▸ BRIEF:
Comb through the entries for "below" and pull out each line that holds it.

+++ EXERCISE DATA

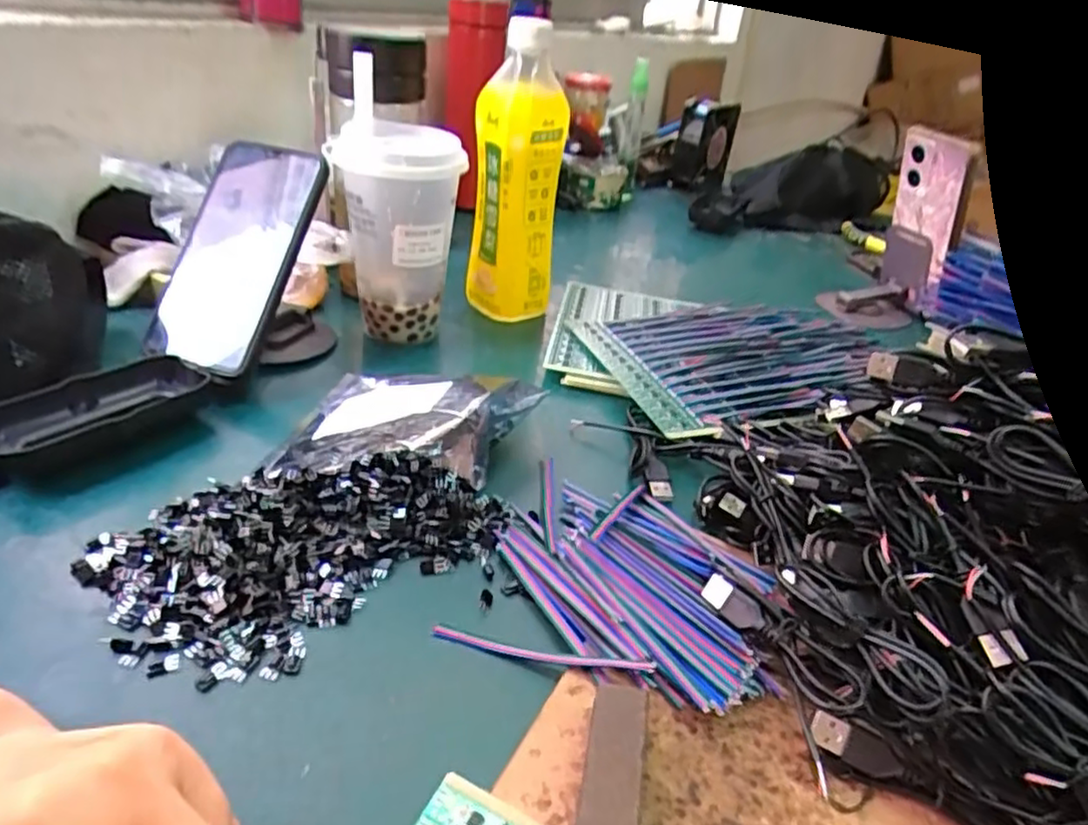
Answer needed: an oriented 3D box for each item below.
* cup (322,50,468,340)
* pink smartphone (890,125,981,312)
[{"bbox_3d":[-0.104,-0.136,0.489,0.081,0.179,0.080,-3,34,-15],"label":"cup"},{"bbox_3d":[0.348,-0.180,0.639,0.015,0.158,0.074,-23,42,-12],"label":"pink smartphone"}]

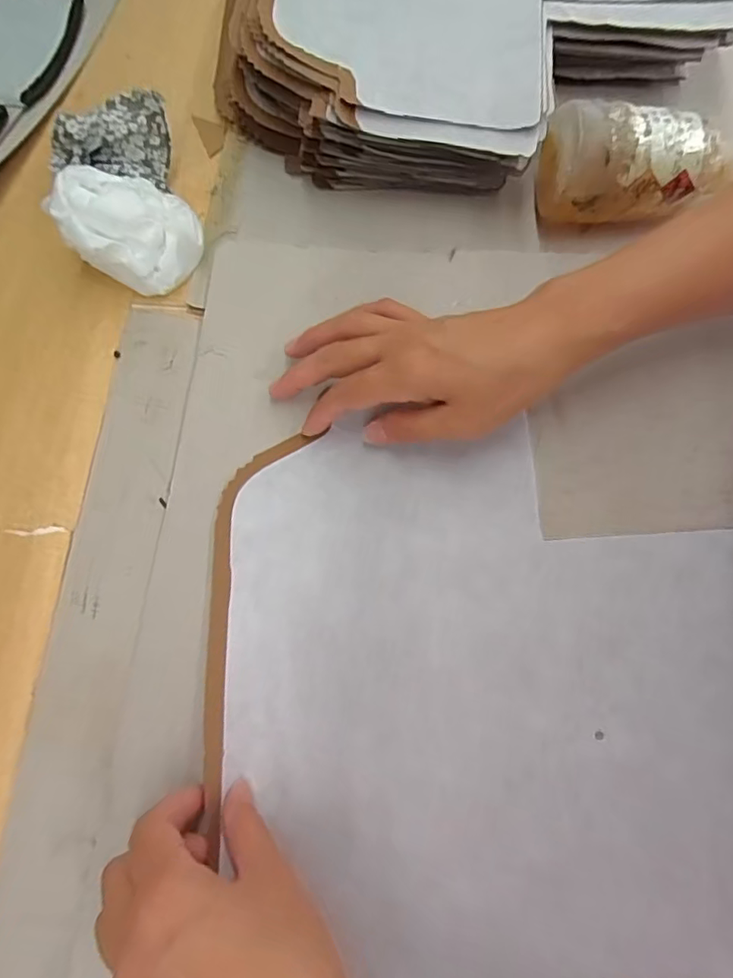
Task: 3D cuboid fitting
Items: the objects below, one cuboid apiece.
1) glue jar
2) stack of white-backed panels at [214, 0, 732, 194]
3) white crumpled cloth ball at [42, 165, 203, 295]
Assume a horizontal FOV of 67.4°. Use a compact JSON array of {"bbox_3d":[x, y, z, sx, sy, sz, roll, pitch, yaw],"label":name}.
[{"bbox_3d":[0.170,-0.206,0.351,0.107,0.056,0.059,-1,73,2],"label":"glue jar"},{"bbox_3d":[0.078,-0.394,0.416,0.362,0.072,0.385,10,74,5],"label":"stack of white-backed panels"},{"bbox_3d":[-0.154,-0.172,0.364,0.081,0.061,0.067,-37,75,-9],"label":"white crumpled cloth ball"}]

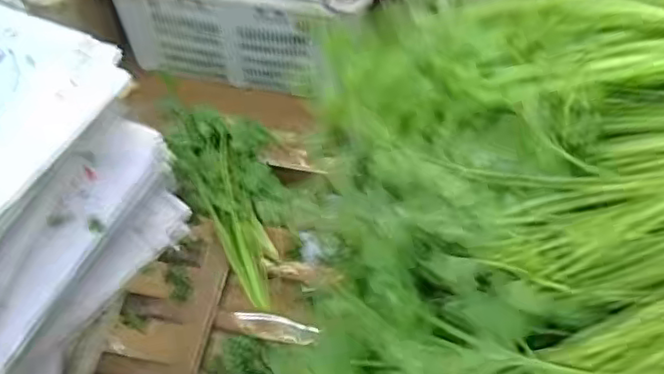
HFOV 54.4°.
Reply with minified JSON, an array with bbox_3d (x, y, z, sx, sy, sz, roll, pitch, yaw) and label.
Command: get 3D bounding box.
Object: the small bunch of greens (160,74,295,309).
[{"bbox_3d":[-0.095,0.000,0.622,0.094,0.062,0.228,-17,58,-12],"label":"small bunch of greens"}]

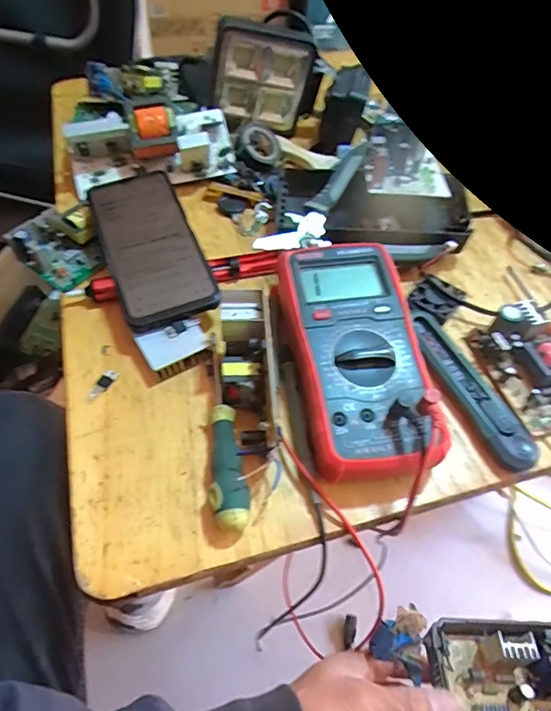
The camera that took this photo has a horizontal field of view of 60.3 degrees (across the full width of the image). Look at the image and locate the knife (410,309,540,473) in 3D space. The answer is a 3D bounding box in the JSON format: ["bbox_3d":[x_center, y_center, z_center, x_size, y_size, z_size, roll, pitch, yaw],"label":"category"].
[{"bbox_3d":[0.146,0.019,0.359,0.034,0.017,0.144,-20,57,-16],"label":"knife"}]

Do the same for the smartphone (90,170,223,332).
[{"bbox_3d":[-0.108,-0.095,0.405,0.076,0.015,0.160,-24,69,-4],"label":"smartphone"}]

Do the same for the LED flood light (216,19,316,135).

++++++

▸ RESULT:
Answer needed: an oriented 3D box for each item below.
Items: the objects below, one cuboid apiece.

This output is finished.